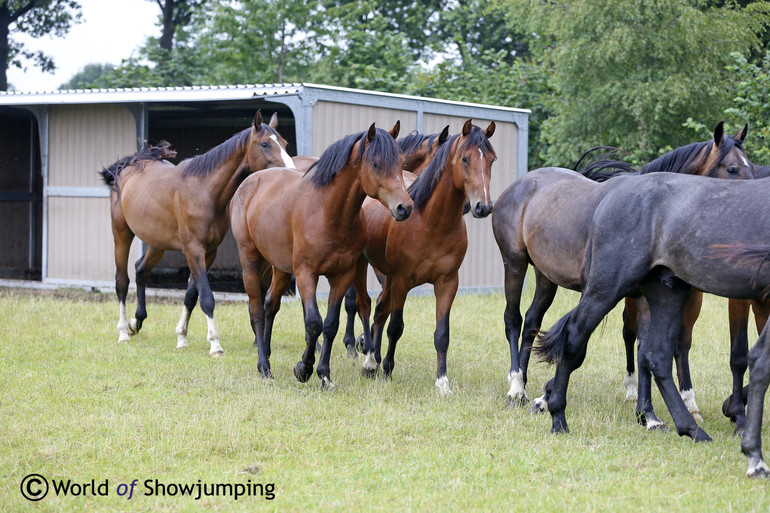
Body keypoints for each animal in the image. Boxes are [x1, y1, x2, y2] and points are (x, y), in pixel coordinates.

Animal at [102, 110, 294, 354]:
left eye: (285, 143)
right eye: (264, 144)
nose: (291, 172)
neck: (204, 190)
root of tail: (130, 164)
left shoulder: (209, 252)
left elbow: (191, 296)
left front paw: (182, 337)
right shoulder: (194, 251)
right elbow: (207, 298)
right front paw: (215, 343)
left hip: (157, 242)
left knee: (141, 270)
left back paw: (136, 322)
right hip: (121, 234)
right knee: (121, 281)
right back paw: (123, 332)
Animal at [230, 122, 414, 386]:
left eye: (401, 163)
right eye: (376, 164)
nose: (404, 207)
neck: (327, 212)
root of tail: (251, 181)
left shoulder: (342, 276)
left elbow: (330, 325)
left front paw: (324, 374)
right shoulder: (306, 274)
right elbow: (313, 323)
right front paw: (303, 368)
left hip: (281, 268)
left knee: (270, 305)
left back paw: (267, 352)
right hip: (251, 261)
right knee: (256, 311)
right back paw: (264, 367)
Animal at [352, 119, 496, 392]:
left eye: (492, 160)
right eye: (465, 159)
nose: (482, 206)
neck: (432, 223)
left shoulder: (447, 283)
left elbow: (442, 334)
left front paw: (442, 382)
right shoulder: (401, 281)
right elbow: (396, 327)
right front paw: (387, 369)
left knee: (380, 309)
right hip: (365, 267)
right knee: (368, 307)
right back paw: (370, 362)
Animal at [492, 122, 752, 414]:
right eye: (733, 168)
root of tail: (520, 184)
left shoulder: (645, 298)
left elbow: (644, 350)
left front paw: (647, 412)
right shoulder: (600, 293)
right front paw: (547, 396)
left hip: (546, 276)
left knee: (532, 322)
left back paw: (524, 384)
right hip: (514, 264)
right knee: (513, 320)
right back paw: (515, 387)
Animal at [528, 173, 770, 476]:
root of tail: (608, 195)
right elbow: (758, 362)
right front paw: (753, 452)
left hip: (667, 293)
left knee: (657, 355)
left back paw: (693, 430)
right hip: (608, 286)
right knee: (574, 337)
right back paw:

--------

### EXERCISE REQUIREMENTS
Reproduce exactly the line containing "right elbow: (758, 362)" and all lines after it through the end of the listing above; leave out every earlier line.

### WRITTEN RESPONSE
right elbow: (758, 362)
right front paw: (753, 452)
left hip: (667, 293)
left knee: (657, 355)
left back paw: (693, 430)
right hip: (608, 286)
right knee: (574, 337)
right back paw:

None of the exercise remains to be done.